# Task input:
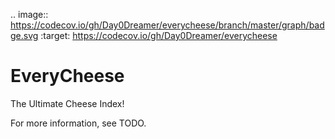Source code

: .. image:: https://codecov.io/gh/Day0Dreamer/everycheese/branch/master/graph/badge.svg
  :target: https://codecov.io/gh/Day0Dreamer/everycheese
  
EveryCheese
==============================

The Ultimate Cheese Index!

For more information, see TODO.

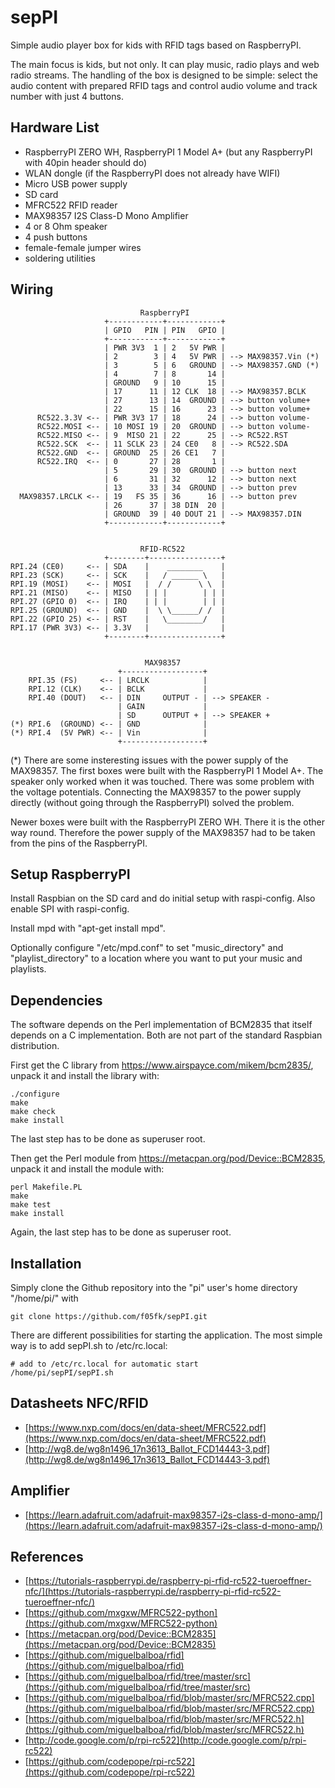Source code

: # sepPI
Simple audio player box for kids with RFID tags based on RaspberryPI.



The main focus is kids, but not only. It can play music, radio plays and web radio streams.
The handling of the box is designed to be simple: select the audio content with prepared RFID
tags and control audio volume and track number with just 4 buttons.


## Hardware List

* RaspberryPI ZERO WH, RaspberryPI 1 Model A+ (but any RaspberryPI with 40pin header should do)
* WLAN dongle (if the RaspberryPI does not already have WIFI)
* Micro USB power supply
* SD card
* MFRC522 RFID reader
* MAX98357 I2S Class-D Mono Amplifier
* 4 or 8 Ohm speaker
* 4 push buttons
* female-female jumper wires
* soldering utilities


## Wiring

                                 RaspberryPI
                         +------------+------------+
                         | GPIO   PIN | PIN   GPIO |
                         +------------+------------+
                         | PWR 3V3  1 | 2   5V PWR |
                         | 2        3 | 4   5V PWR | --> MAX98357.Vin (*)
                         | 3        5 | 6   GROUND | --> MAX98357.GND (*)
                         | 4        7 | 8       14 |
                         | GROUND   9 | 10      15 |
                         | 17      11 | 12 CLK  18 | --> MAX98357.BCLK
                         | 27      13 | 14  GROUND | --> button volume+
                         | 22      15 | 16      23 | --> button volume+
          RC522.3.3V <-- | PWR 3V3 17 | 18      24 | --> button volume-
          RC522.MOSI <-- | 10 MOSI 19 | 20  GROUND | --> button volume-
          RC522.MISO <-- | 9  MISO 21 | 22      25 | --> RC522.RST
          RC522.SCK  <-- | 11 SCLK 23 | 24 CE0   8 | --> RC522.SDA
          RC522.GND  <-- | GROUND  25 | 26 CE1   7 |
          RC522.IRQ  <-- | 0       27 | 28       1 |
                         | 5       29 | 30  GROUND | --> button next
                         | 6       31 | 32      12 | --> button next
                         | 13      33 | 34  GROUND | --> button prev
      MAX98357.LRCLK <-- | 19   FS 35 | 36      16 | --> button prev
                         | 26      37 | 38 DIN  20 |
                         | GROUND  39 | 40 DOUT 21 | --> MAX98357.DIN
                         +------------+------------+


                                 RFID-RC522
                         +--------+----------------+
    RPI.24 (CE0)     <-- | SDA    |    ________    |
    RPI.23 (SCK)     <-- | SCK    |   / ______ \   |
    RPI.19 (MOSI)    <-- | MOSI   |  / /      \ \  |
    RPI.21 (MISO)    <-- | MISO   | | |        | | |
    RPI.27 (GPIO 0)  <-- | IRQ    | | |        | | |
    RPI.25 (GROUND)  <-- | GND    |  \ \______/ /  |
    RPI.22 (GPIO 25) <-- | RST    |   \________/   |
    RPI.17 (PWR 3V3) <-- | 3.3V   |                |
                         +--------+----------------+


                                  MAX98357
                            +------------------+
        RPI.35 (FS)     <-- | LRCLK            |
        RPI.12 (CLK)    <-- | BCLK             |
        RPI.40 (DOUT)   <-- | DIN     OUTPUT - | --> SPEAKER -
                            | GAIN             |
                            | SD      OUTPUT + | --> SPEAKER +
    (*) RPI.6  (GROUND) <-- | GND              |
    (*) RPI.4  (5V PWR) <-- | Vin              |
                            +------------------+

(*) There are some insteresting issues with the power supply of the MAX98357. The first boxes
were built with the RaspberryPI 1 Model A+. The speaker only worked when it was touched. There
was some problem with the voltage potentials. Connecting the MAX98357 to the power supply
directly (without going through the RaspberryPI) solved the problem.

Newer boxes were built with the RaspberryPI ZERO WH. There it is the other way round. Therefore
the power supply of the MAX98357 had to be taken from the pins of the RaspberryPI.


## Setup RaspberryPI

Install Raspbian on the SD card and do initial setup with raspi-config. Also enable SPI with
raspi-config.

Install mpd with "apt-get install mpd".

Optionally configure "/etc/mpd.conf" to set "music\_directory" and "playlist\_directory" to a
location where you want to put your music and playlists.


## Dependencies

The software depends on the Perl implementation of BCM2835 that itself depends on a C implementation.
Both are not part of the standard Raspbian distribution.

First get the C library from https://www.airspayce.com/mikem/bcm2835/, unpack it and install the library with:

    ./configure
    make
    make check
    make install

The last step has to be done as superuser root.

Then get the Perl module from https://metacpan.org/pod/Device::BCM2835, unpack it and install the module with:

    perl Makefile.PL
    make
    make test
    make install

Again, the last step has to be done as superuser root.


## Installation

Simply clone the Github repository into the "pi" user's home directory "/home/pi/" with

    git clone https://github.com/f05fk/sepPI.git

There are different possibilities for starting the application. The most simple way is to add sepPI.sh
to /etc/rc.local:

    # add to /etc/rc.local for automatic start
    /home/pi/sepPI/sepPI.sh


## Datasheets NFC/RFID

* [https://www.nxp.com/docs/en/data-sheet/MFRC522.pdf](https://www.nxp.com/docs/en/data-sheet/MFRC522.pdf)
* [http://wg8.de/wg8n1496_17n3613_Ballot_FCD14443-3.pdf](http://wg8.de/wg8n1496_17n3613_Ballot_FCD14443-3.pdf)


## Amplifier

* [https://learn.adafruit.com/adafruit-max98357-i2s-class-d-mono-amp/](https://learn.adafruit.com/adafruit-max98357-i2s-class-d-mono-amp/)


## References

* [https://tutorials-raspberrypi.de/raspberry-pi-rfid-rc522-tueroeffner-nfc/](https://tutorials-raspberrypi.de/raspberry-pi-rfid-rc522-tueroeffner-nfc/)
* [https://github.com/mxgxw/MFRC522-python](https://github.com/mxgxw/MFRC522-python)
* [https://metacpan.org/pod/Device::BCM2835](https://metacpan.org/pod/Device::BCM2835)
* [https://github.com/miguelbalboa/rfid](https://github.com/miguelbalboa/rfid)
* [https://github.com/miguelbalboa/rfid/tree/master/src](https://github.com/miguelbalboa/rfid/tree/master/src)
* [https://github.com/miguelbalboa/rfid/blob/master/src/MFRC522.cpp](https://github.com/miguelbalboa/rfid/blob/master/src/MFRC522.cpp)
* [https://github.com/miguelbalboa/rfid/blob/master/src/MFRC522.h](https://github.com/miguelbalboa/rfid/blob/master/src/MFRC522.h)
* [http://code.google.com/p/rpi-rc522](http://code.google.com/p/rpi-rc522)
* [https://github.com/codepope/rpi-rc522](https://github.com/codepope/rpi-rc522)
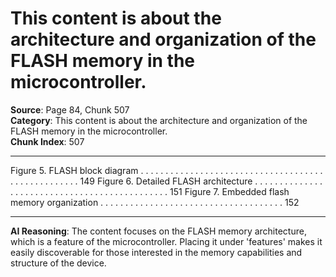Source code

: # This content is about the architecture and organization of the FLASH memory in the microcontroller.

**Source**: Page 84, Chunk 507  
**Category**: This content is about the architecture and organization of the FLASH memory in the microcontroller.  
**Chunk Index**: 507

---

Figure 5. FLASH block diagram . . . . . . . . . . . . . . . . . . . . . . . . . . . . . . . . . . . . . . . . . . . . . . . . . . . 149
Figure 6. Detailed FLASH architecture . . . . . . . . . . . . . . . . . . . . . . . . . . . . . . . . . . . . . . . . . . . . . . 151
Figure 7. Embedded flash memory organization . . . . . . . . . . . . . . . . . . . . . . . . . . . . . . . . . . . . . 152

---

**AI Reasoning**: The content focuses on the FLASH memory architecture, which is a feature of the microcontroller. Placing it under 'features' makes it easily discoverable for those interested in the memory capabilities and structure of the device.
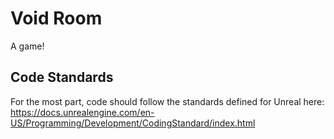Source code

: # Void Room
A game!

## Code Standards
For the most part, code should follow the standards defined for Unreal here: <https://docs.unrealengine.com/en-US/Programming/Development/CodingStandard/index.html>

# Your objective:
Please give the number of lines in the listing above where "content" appears, and nothing else.

# Exercise output:
4